Popular Matchings -- structure and cheating strategies (1301.0902v1)

Abstract: We consider the cheating strategies for the popular matchings problem. The popular matchings problem can be defined as follows: Let G = (A U P, E) be a bipartite graph where A denotes a set of agents, P denotes a set of posts and the edges in E are ranked. Each agent ranks a subset of posts in an order of preference, possibly involving ties. A matching M is popular if there exists no matching M' such that the number of agents that prefer M' to M exceeds the number of agents that prefer M to M'. Consider a centralized market where agents submit their preferences and a central authority matches agents to posts according to the notion of popularity. Since a popular matching need not be unique, we assume that the central authority chooses an arbitrary popular matching.
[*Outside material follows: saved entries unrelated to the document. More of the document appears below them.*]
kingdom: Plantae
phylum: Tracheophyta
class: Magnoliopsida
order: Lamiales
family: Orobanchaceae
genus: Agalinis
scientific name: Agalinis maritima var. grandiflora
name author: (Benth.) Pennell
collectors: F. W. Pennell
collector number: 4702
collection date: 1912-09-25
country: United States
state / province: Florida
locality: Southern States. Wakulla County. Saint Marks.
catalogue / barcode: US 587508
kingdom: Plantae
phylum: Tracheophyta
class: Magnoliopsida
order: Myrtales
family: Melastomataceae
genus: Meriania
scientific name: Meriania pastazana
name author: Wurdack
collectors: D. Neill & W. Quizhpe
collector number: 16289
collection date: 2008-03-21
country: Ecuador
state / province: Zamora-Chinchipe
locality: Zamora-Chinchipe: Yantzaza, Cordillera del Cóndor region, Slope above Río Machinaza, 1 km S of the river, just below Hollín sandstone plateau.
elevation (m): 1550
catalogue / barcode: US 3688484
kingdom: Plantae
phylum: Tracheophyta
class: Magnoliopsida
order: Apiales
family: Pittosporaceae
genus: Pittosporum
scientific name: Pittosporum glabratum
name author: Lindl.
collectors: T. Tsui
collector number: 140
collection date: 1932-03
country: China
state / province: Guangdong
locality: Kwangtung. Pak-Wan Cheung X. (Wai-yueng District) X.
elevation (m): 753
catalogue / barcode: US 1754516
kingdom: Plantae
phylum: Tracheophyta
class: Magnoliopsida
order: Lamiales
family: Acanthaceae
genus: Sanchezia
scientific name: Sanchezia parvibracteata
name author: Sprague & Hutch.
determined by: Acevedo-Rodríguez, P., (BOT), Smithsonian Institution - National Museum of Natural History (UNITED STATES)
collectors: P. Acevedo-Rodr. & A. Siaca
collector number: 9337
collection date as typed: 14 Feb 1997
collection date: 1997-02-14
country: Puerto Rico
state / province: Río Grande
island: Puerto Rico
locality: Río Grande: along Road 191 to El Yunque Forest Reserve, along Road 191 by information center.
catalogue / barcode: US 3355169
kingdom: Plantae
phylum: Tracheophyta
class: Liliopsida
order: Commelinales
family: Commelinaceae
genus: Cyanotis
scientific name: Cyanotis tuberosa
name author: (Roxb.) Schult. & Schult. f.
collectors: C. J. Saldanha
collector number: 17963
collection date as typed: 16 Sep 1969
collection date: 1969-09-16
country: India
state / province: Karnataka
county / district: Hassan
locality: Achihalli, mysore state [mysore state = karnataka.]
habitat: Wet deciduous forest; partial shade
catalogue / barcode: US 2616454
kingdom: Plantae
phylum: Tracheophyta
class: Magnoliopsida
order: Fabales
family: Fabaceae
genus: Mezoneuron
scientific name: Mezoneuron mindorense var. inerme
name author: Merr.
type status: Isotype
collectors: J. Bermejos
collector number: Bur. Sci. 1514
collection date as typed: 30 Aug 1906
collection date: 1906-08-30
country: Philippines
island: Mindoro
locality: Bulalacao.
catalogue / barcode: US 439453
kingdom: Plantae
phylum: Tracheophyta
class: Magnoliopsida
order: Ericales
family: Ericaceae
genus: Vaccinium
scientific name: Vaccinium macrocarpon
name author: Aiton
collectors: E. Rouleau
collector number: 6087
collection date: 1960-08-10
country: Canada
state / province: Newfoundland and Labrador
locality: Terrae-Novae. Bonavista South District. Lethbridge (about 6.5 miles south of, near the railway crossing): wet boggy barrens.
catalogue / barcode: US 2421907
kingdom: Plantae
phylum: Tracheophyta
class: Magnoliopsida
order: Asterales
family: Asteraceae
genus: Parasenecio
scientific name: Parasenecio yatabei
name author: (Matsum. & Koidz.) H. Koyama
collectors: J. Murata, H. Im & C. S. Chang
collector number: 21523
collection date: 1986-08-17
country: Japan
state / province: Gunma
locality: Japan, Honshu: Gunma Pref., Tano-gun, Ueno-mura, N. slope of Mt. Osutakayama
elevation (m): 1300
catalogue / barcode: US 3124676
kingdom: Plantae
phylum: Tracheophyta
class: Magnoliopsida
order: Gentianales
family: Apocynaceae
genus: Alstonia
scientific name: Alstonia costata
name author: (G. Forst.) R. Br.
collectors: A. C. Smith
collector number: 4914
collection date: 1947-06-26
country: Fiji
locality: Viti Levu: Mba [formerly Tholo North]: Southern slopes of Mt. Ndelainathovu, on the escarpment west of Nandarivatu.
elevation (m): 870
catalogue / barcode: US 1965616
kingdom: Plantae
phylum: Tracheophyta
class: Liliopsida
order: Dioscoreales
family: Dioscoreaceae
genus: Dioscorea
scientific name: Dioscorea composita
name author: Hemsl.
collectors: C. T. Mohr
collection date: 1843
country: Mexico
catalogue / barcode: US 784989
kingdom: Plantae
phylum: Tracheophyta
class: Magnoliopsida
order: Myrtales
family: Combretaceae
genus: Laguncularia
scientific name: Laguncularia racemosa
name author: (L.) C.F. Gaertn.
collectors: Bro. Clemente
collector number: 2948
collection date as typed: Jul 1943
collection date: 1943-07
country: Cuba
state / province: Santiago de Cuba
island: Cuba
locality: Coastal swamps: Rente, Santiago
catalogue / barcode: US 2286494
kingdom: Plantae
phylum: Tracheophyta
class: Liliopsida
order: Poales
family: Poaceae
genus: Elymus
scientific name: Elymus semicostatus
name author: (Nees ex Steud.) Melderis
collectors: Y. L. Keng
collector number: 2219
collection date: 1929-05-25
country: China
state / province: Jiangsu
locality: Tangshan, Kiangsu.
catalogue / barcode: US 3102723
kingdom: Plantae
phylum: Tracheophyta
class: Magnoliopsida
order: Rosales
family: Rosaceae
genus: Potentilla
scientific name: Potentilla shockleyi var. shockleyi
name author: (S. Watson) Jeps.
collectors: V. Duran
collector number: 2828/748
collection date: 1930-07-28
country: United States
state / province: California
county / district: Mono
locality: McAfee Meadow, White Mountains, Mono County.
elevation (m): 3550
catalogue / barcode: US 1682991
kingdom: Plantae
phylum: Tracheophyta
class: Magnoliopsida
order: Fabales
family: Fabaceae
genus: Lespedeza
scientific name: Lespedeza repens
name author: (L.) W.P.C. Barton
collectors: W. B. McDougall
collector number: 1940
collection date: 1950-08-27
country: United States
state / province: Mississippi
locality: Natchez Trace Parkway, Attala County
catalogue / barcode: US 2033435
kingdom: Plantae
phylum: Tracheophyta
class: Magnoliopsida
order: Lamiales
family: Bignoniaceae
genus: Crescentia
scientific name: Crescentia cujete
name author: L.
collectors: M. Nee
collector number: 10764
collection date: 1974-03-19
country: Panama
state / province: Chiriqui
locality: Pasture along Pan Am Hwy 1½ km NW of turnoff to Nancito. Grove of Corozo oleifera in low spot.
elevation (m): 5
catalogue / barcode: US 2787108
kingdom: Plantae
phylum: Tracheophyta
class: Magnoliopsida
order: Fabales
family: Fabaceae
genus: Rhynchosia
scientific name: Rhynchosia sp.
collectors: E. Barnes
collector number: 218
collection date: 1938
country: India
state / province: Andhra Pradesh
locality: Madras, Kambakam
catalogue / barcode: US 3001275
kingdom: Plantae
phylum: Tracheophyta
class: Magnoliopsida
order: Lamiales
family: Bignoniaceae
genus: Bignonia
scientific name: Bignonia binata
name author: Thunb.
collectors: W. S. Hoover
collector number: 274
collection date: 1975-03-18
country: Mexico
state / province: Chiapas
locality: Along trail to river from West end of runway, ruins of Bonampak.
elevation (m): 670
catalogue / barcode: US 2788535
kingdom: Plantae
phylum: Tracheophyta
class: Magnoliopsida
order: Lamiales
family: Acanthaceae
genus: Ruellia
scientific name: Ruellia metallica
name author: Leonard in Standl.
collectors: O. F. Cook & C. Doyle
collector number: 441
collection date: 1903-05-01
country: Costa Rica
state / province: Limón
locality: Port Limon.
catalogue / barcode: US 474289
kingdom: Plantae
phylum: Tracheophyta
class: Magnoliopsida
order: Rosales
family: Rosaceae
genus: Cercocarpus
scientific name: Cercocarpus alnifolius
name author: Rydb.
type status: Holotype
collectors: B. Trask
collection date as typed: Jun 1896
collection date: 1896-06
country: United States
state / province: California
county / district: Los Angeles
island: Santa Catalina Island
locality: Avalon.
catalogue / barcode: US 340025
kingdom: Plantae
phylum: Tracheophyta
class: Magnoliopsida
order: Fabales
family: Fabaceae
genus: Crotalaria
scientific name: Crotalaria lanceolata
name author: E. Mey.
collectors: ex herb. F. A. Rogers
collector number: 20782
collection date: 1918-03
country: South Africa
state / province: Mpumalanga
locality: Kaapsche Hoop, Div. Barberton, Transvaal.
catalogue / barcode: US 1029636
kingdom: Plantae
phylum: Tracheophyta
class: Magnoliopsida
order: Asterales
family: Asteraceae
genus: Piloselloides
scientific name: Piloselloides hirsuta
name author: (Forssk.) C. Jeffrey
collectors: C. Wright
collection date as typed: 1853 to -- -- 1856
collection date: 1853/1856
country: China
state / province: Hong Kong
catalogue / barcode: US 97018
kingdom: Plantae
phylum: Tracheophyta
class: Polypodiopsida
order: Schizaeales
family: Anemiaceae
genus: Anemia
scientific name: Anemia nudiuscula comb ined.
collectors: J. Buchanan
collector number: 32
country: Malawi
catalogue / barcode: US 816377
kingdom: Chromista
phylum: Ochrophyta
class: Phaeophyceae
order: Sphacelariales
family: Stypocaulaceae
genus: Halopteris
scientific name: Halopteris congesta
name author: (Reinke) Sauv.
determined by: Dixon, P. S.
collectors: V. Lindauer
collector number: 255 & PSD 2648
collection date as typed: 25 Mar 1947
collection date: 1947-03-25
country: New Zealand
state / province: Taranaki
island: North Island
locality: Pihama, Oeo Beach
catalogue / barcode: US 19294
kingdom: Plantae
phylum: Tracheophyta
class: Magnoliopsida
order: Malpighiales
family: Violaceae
Let a1 be the sole manipulative agent who is aware of the true preference lists of all other agents. The goal of a1 is to falsify her preference list to get better always, that is, to improve the set of posts that she gets matched to as opposed to what she got when she was truthful. We show that the optimal cheating strategy for a single agent to get better always can be computed in O(\sqrt{n}m) time when preference lists are allowed to contain ties and in O(m+n) time when preference lists are all strict. Here n = |A| + |P| and m = |E|. To compute the cheating strategies, we develop a switching graph characterization of the popular matchings problem involving ties. The switching graph characterization was studied for the case of strict lists by McDermid and Irving (J. Comb. Optim. 2011) and it was open for the case of ties. The switching graph characterization for the case of ties is of independent interest and answers a part of the open questions posed by McDermid and Irving.